Nelson M R, Kardia S L, Ferrell R E, Sing C F
Department of Human Genetics, University of Michigan, Ann Arbor, Michigan 48109-0618, USA.
Genome Res. 2001 Mar;11(3):458-70. doi: 10.1101/gr.172901.
Recent advances in genome research have accelerated the process of locating candidate genes and the variable sites within them and have simplified the task of genotype measurement. The development of statistical and computational strategies to utilize information on hundreds -- soon thousands -- of variable loci to investigate the relationships between genome variation and phenotypic variation has not kept pace, particularly for quantitative traits that do not follow simple Mendelian patterns of inheritance. We present here the combinatorial partitioning method (CPM) that examines multiple genes, each containing multiple variable loci, to identify partitions of multilocus genotypes that predict interindividual variation in quantitative trait levels. We illustrate this method with an application to plasma triglyceride levels collected on 188 males, ages 20--60 yr, ascertained without regard to health status, from Rochester, Minnesota. Genotype information included measurements at 18 diallelic loci in six coronary heart disease--candidate susceptibility gene regions: APOA1--C3--A4, APOB, APOE, LDLR, LPL, and PON1. To illustrate the CPM, we evaluated all possible partitions of two-locus genotypes into two to nine partitions (approximately 10(6) evaluations). We found that many combinations of loci are involved in sets of genotypic partitions that predict triglyceride variability and that the most predictive sets show nonadditivity. These results suggest that traditional methods of building multilocus models that rely on statistically significant marginal, single-locus effects, may fail to identify combinations of loci that best predict trait variability. The CPM offers a strategy for exploring the high-dimensional genotype state space so as to predict the quantitative trait variation in the population at large that does not require the conditioning of the analysis on a prespecified genetic model.

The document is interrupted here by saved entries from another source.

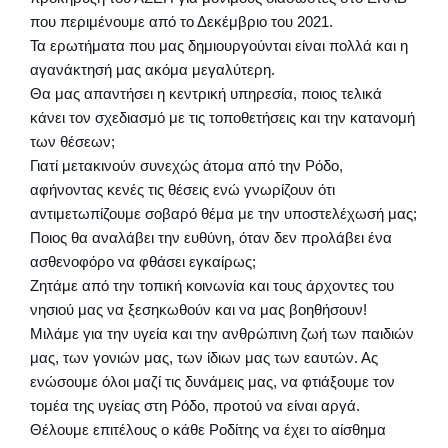
που περιμένουμε από το Δεκέμβριο του 2021.
Τα ερωτήματα που μας δημιουργούνται είναι πολλά και η
αγανάκτησή μας ακόμα μεγαλύτερη.
Θα μας απαντήσει η κεντρική υπηρεσία, ποιος τελικά
κάνει τον σχεδιασμό με τις τοποθετήσεις και την κατανομή
των θέσεων;
Γιατί μετακινούν συνεχώς άτομα από την Ρόδο,
αφήνοντας κενές τις θέσεις ενώ γνωρίζουν ότι
αντιμετωπίζουμε σοβαρό θέμα με την υποστελέχωσή μας;
Ποιος θα αναλάβει την ευθύνη, όταν δεν προλάβει ένα
ασθενοφόρο να φθάσει εγκαίρως;
Ζητάμε από την τοπική κοινωνία και τους άρχοντες του
νησιού μας να ξεσηκωθούν και να μας βοηθήσουν!
Μιλάμε για την υγεία και την ανθρώπινη ζωή των παιδιών
μας, των γονιών μας, των ίδιων μας των εαυτών. Ας
ενώσουμε όλοι μαζί τις δυνάμεις μας, να φτιάξουμε τον
τομέα της υγείας στη Ρόδο, προτού να είναι αργά.
Θέλουμε επιτέλους ο κάθε Ροδίτης να έχει το αίσθημα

基因组研究的最新进展加速了寻找候选基因及其内部可变位点的过程,并简化了基因型测量的任务。利用数百个(很快将达到数千个)可变位点的信息来研究基因组变异与表型变异之间关系的统计和计算策略的发展却未能跟上步伐,尤其是对于不遵循简单孟德尔遗传模式的数量性状。我们在此介绍组合划分方法(CPM),该方法可检查多个基因,每个基因包含多个可变位点,以识别能够预测数量性状水平个体间变异的多位点基因型划分。我们通过应用该方法分析了从明尼苏达州罗切斯特市招募的188名年龄在20至60岁之间、未考虑健康状况的男性的血浆甘油三酯水平,来说明此方法。基因型信息包括在六个冠心病候选易感基因区域(APOA1 - C3 - A4、APOB、APOE、LDLR、LPL和PON1)的18个双等位基因位点的测量值。为了说明CPM,我们评估了两位点基因型的所有可能划分,划分为两到九个分区(约10^6次评估)。我们发现许多位点组合参与了预测甘油三酯变异性的基因型划分集合,并且最具预测性的集合显示出非加性。这些结果表明,依赖于具有统计学意义的边际单基因座效应来构建多位点模型的传统方法,可能无法识别出最能预测性状变异性的位点组合。CPM提供了一种探索高维基因型状态空间的策略,以便预测总体人群中的数量性状变异,而无需在预先指定的遗传模型基础上进行分析。